WORK TO BE COMPLETED: Reproduce the records below word for word, from their first line through the line containing "Is there a majority slice in this chart?", including both of those lines.

PROVIDED INFORMATION:
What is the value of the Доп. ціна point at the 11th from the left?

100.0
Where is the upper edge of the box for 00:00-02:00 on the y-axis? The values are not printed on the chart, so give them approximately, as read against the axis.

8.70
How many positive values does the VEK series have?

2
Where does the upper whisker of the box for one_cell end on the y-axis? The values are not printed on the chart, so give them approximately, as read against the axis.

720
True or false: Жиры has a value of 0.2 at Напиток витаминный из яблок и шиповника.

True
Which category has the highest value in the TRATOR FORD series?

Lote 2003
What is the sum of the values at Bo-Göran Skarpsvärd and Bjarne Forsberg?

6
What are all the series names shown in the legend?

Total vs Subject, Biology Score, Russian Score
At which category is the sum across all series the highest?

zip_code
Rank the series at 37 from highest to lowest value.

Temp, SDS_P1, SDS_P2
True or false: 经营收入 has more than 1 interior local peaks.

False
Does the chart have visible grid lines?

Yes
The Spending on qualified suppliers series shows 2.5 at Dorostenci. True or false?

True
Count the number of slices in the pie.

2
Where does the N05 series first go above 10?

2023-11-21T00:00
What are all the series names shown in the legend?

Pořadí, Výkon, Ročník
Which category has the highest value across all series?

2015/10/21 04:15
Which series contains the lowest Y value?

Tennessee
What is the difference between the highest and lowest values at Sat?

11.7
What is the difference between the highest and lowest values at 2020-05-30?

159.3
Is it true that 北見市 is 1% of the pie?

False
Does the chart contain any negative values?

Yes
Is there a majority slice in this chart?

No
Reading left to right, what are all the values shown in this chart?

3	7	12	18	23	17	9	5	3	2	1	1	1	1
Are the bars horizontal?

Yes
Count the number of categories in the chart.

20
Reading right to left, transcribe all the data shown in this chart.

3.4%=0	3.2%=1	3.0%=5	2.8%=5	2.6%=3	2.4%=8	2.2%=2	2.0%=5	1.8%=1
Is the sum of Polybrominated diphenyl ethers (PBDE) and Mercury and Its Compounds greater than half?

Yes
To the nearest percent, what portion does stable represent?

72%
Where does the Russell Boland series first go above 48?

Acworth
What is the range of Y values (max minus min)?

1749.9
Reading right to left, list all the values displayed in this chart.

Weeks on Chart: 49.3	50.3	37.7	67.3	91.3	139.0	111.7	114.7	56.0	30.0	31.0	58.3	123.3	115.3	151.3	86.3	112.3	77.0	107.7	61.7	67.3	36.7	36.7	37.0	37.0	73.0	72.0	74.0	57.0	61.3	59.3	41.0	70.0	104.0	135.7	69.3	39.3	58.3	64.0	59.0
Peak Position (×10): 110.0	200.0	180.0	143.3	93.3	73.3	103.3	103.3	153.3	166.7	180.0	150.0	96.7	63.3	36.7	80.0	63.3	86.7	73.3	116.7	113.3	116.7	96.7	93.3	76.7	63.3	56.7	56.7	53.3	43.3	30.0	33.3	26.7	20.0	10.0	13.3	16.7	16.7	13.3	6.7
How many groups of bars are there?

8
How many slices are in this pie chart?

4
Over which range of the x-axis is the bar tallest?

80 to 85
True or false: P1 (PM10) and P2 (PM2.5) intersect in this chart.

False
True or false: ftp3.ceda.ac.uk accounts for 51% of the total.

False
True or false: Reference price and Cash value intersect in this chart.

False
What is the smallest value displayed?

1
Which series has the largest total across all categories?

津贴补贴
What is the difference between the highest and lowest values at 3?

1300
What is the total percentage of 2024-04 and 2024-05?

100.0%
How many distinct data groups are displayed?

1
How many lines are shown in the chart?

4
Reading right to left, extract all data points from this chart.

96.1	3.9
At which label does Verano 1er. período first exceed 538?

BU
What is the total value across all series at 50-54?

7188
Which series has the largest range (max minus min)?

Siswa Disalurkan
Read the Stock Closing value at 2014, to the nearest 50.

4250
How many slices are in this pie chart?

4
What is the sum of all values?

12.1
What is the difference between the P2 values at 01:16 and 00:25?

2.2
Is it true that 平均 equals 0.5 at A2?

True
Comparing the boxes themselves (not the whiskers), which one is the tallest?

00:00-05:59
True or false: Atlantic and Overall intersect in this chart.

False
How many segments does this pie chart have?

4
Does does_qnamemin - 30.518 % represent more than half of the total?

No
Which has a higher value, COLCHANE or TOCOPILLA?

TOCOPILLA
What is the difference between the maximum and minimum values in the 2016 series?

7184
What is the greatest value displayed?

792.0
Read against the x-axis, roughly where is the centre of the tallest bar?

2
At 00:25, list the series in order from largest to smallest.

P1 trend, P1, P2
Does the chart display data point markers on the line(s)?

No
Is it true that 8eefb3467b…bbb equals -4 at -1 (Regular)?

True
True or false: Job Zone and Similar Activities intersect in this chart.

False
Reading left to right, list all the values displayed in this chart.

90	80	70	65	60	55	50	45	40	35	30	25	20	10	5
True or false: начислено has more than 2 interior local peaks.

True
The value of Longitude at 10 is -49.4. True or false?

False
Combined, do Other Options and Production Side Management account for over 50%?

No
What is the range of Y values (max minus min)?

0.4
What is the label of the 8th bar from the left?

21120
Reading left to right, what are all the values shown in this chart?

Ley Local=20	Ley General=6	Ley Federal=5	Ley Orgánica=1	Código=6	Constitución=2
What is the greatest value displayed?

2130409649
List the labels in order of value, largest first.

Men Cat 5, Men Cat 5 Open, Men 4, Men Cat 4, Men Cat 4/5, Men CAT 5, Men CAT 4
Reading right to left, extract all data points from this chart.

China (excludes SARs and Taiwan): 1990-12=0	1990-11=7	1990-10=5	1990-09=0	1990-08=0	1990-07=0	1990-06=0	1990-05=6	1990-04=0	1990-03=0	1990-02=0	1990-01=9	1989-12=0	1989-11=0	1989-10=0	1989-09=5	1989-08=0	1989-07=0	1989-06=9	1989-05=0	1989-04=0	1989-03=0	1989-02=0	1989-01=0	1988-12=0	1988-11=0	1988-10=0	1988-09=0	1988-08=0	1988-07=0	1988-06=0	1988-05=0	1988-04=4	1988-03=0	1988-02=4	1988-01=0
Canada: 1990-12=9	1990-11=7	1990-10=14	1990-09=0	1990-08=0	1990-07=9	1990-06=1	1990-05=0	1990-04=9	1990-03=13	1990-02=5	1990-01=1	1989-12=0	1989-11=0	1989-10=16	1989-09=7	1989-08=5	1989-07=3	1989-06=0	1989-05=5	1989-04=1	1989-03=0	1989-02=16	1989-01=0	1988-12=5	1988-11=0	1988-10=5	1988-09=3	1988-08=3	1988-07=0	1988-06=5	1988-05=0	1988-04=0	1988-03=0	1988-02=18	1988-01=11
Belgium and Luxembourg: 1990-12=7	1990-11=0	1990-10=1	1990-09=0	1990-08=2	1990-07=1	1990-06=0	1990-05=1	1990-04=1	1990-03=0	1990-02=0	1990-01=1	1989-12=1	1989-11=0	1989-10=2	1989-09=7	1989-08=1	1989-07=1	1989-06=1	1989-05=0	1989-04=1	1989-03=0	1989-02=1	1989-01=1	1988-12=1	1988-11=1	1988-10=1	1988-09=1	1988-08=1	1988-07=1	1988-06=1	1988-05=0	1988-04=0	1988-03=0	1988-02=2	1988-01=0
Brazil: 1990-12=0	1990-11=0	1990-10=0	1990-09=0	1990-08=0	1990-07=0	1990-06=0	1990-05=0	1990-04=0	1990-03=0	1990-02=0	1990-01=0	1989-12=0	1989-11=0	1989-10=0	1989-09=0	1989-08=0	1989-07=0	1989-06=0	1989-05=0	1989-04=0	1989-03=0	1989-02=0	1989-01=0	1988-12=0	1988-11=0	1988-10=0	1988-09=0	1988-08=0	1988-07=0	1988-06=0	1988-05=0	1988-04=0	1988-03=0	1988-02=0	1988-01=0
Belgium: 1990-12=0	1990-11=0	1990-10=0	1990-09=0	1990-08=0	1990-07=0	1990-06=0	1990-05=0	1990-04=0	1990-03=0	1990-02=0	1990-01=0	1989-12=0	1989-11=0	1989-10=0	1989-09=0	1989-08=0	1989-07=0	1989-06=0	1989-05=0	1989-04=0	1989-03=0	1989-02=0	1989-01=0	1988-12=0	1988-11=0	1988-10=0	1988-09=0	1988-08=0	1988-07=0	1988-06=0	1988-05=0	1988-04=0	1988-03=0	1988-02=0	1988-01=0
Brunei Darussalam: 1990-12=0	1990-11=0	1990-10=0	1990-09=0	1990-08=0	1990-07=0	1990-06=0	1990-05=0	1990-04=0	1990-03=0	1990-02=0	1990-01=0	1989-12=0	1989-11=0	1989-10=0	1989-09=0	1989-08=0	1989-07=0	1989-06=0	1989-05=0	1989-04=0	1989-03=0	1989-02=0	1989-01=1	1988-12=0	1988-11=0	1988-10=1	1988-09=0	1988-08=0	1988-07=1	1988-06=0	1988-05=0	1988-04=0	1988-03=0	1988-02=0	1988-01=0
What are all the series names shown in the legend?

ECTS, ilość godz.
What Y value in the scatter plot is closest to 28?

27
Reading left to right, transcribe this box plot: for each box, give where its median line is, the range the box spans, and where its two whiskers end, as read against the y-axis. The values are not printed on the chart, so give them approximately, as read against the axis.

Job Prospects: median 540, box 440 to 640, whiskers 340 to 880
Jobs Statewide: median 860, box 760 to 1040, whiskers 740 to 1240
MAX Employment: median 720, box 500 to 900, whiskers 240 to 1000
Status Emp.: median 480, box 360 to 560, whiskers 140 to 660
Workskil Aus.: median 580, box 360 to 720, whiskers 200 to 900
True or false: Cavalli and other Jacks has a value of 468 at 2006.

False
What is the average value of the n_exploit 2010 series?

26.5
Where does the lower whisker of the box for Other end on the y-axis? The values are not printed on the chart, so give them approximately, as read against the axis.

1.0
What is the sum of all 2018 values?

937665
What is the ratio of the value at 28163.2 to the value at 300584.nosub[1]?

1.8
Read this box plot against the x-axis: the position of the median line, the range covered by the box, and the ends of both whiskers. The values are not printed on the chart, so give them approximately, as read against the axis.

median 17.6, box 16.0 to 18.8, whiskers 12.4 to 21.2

EXERCISE OUTPUT:
What is the value of the Доп. ціна point at the 11th from the left?

100.0
Where is the upper edge of the box for 00:00-02:00 on the y-axis? The values are not printed on the chart, so give them approximately, as read against the axis.

8.70
How many positive values does the VEK series have?

2
Where does the upper whisker of the box for one_cell end on the y-axis? The values are not printed on the chart, so give them approximately, as read against the axis.

720
True or false: Жиры has a value of 0.2 at Напиток витаминный из яблок и шиповника.

True
Which category has the highest value in the TRATOR FORD series?

Lote 2003
What is the sum of the values at Bo-Göran Skarpsvärd and Bjarne Forsberg?

6
What are all the series names shown in the legend?

Total vs Subject, Biology Score, Russian Score
At which category is the sum across all series the highest?

zip_code
Rank the series at 37 from highest to lowest value.

Temp, SDS_P1, SDS_P2
True or false: 经营收入 has more than 1 interior local peaks.

False
Does the chart have visible grid lines?

Yes
The Spending on qualified suppliers series shows 2.5 at Dorostenci. True or false?

True
Count the number of slices in the pie.

2
Where does the N05 series first go above 10?

2023-11-21T00:00
What are all the series names shown in the legend?

Pořadí, Výkon, Ročník
Which category has the highest value across all series?

2015/10/21 04:15
Which series contains the lowest Y value?

Tennessee
What is the difference between the highest and lowest values at Sat?

11.7
What is the difference between the highest and lowest values at 2020-05-30?

159.3
Is it true that 北見市 is 1% of the pie?

False
Does the chart contain any negative values?

Yes
Is there a majority slice in this chart?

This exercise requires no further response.